The viewer sees the work in stages. In the first stage, you see the rounded, fleshy forms and immediately identify them as human – despite not knowing exactly which part of a human they represent. Placed side by side there appears to be a heaven and hell dialectic represented by the glowing halo (left) and the discoloured skin/hellish red (right).
In the second stage, the viewer recognises particular body parts in the forms: a glowing clitoris, the lips of the labia and the blood of menstruation. Though the forms are more clearly defined in this stage, the images themselves remain abstract. As soon as you have a grasp of what they are their meaning becomes blurred.

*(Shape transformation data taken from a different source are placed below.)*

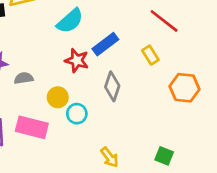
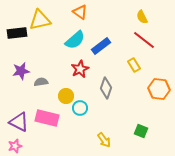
blue rectangle: (105, 44) -> (101, 46), moved
red star: (77, 60) -> (80, 69), turned 30
green square: (164, 156) -> (141, 131), moved

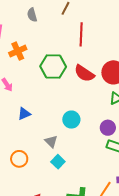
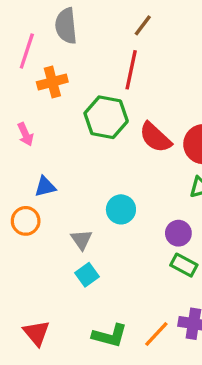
gray semicircle: (32, 15) -> (66, 26), moved, size x1.5
red line: (81, 34) -> (131, 70), moved
orange circle: (19, 159) -> (26, 221), moved

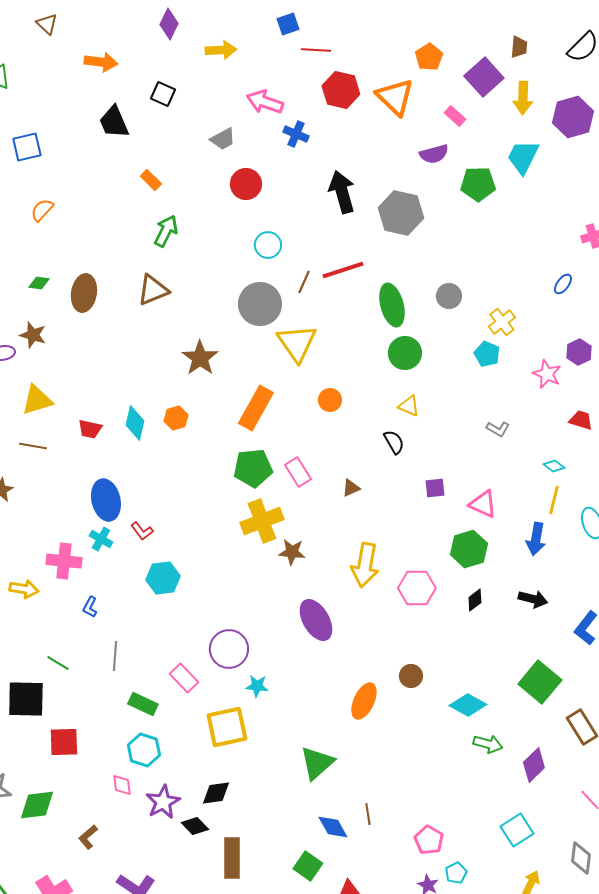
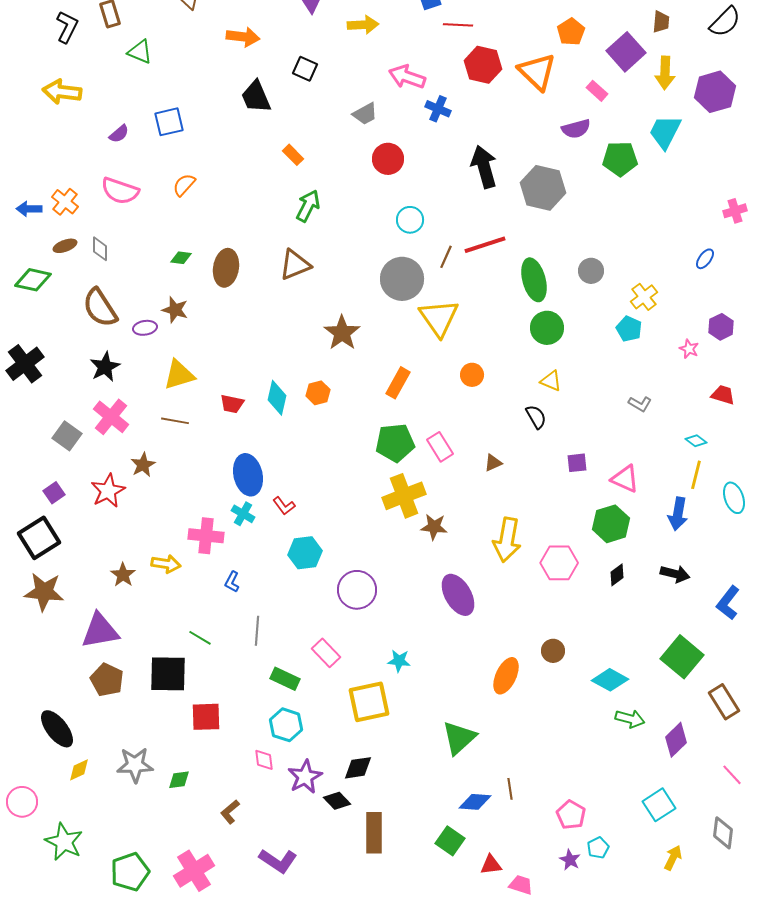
pink star: (547, 374) -> (689, 349), size x0.7
orange rectangle: (256, 408) -> (398, 383), size x0.7
purple circle: (229, 649) -> (357, 590), moved
green diamond: (37, 805) -> (179, 780), size x0.6
blue diamond: (333, 827) -> (475, 802), turned -56

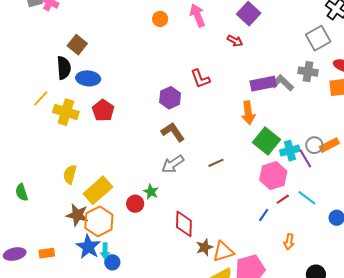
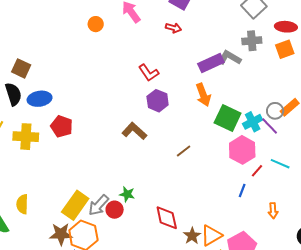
purple hexagon: (170, 98) -> (158, 101), moved
gray arrow: (173, 164) -> (99, 205), moved
yellow semicircle: (70, 174) -> (22, 204), moved

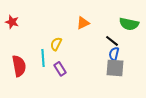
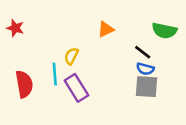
blue semicircle: (114, 54) -> (145, 69), turned -88
purple rectangle: (60, 69) -> (76, 88), size x1.5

In the third stage, you recognise the purpose of the 3D parts – why Hollowell has chosen these specific areas for protrusion and how the parts that remain 2D have the appearance of 3D shapes. Are the 3D sections attempts to communicate with the viewer more specifically? Are they meant to emphasise the point of the works more clearly or blur the meaning further by adding a formal variation to an already complex, abstract image? The third stage is an absolute riot.

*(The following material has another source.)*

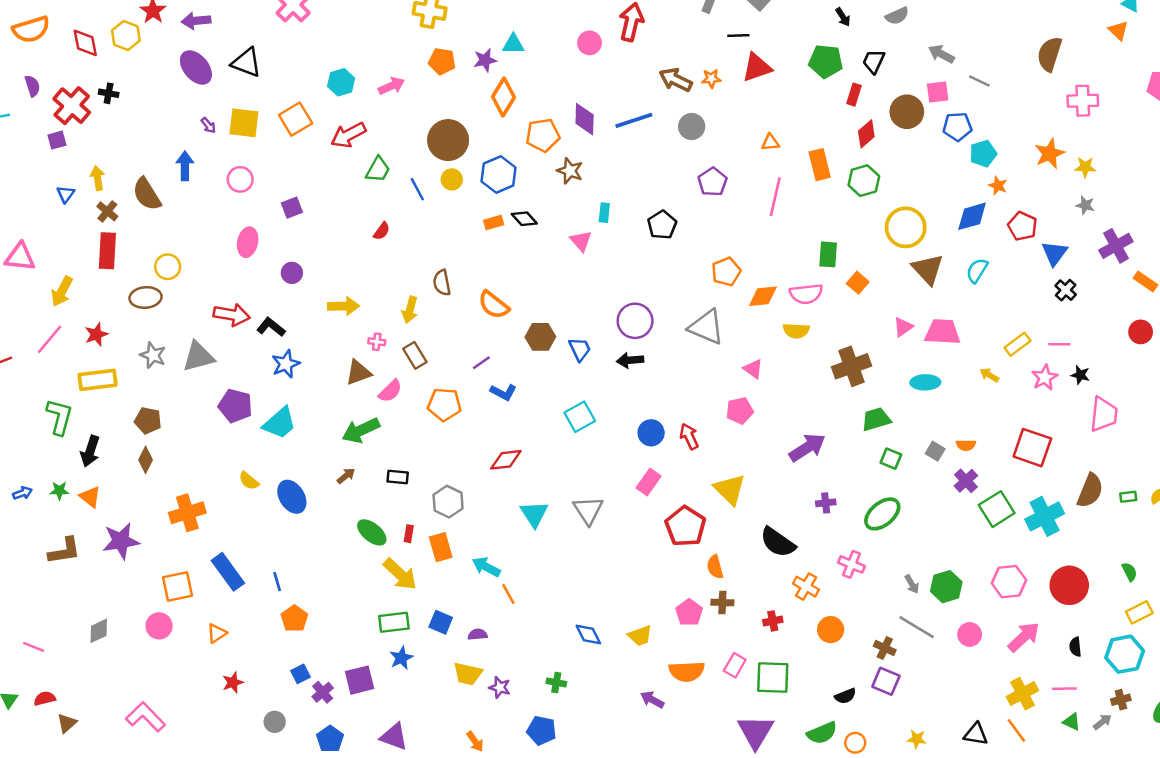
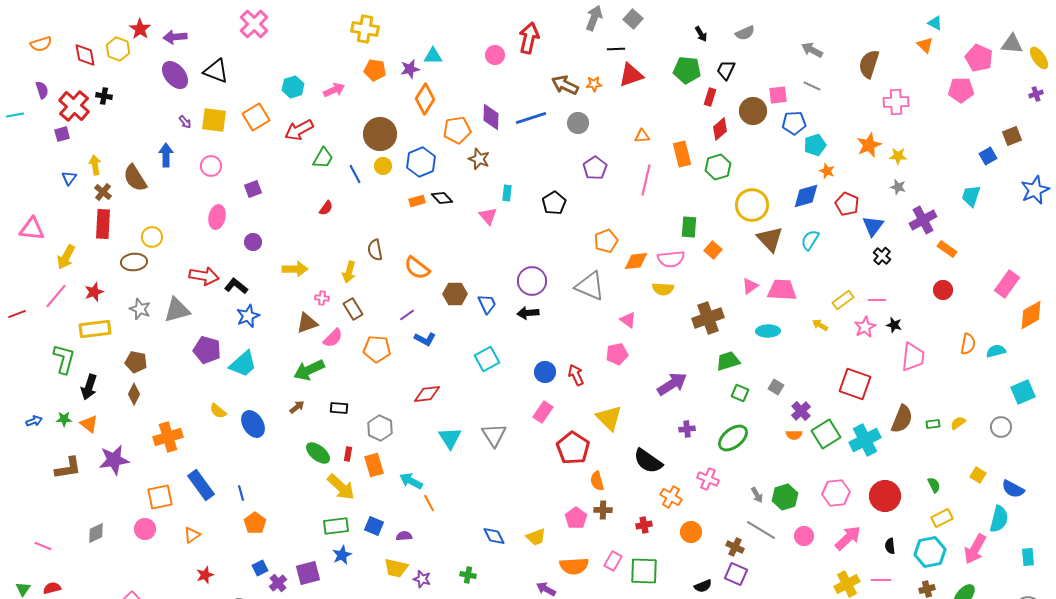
orange semicircle: (31, 29) -> (41, 44), size x0.7
gray arrow: (941, 54) -> (812, 50), moved
orange semicircle: (966, 445) -> (794, 435), moved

If you want further information, the fourth stage comes with the middle room where smaller versions of the paintings are hung on the walls with Hollowell’s annotations and title suggestions. Here you get to see some of the artistic process: how the work came to be 3D (she credits her husband, a sculptor), why she chose to enlarge them, her jokes and thoughts about each image and how she worked through various colour combinations on the same image to accentuate the ethereal yet human aura of the paintings.
Whether you want to enjoy the works on a simply aesthetic level – one often relegated to relative insignificance by contemporary art – or on a conceptual level, Hollowell’s exhibition is fascinating, beautiful and innovative.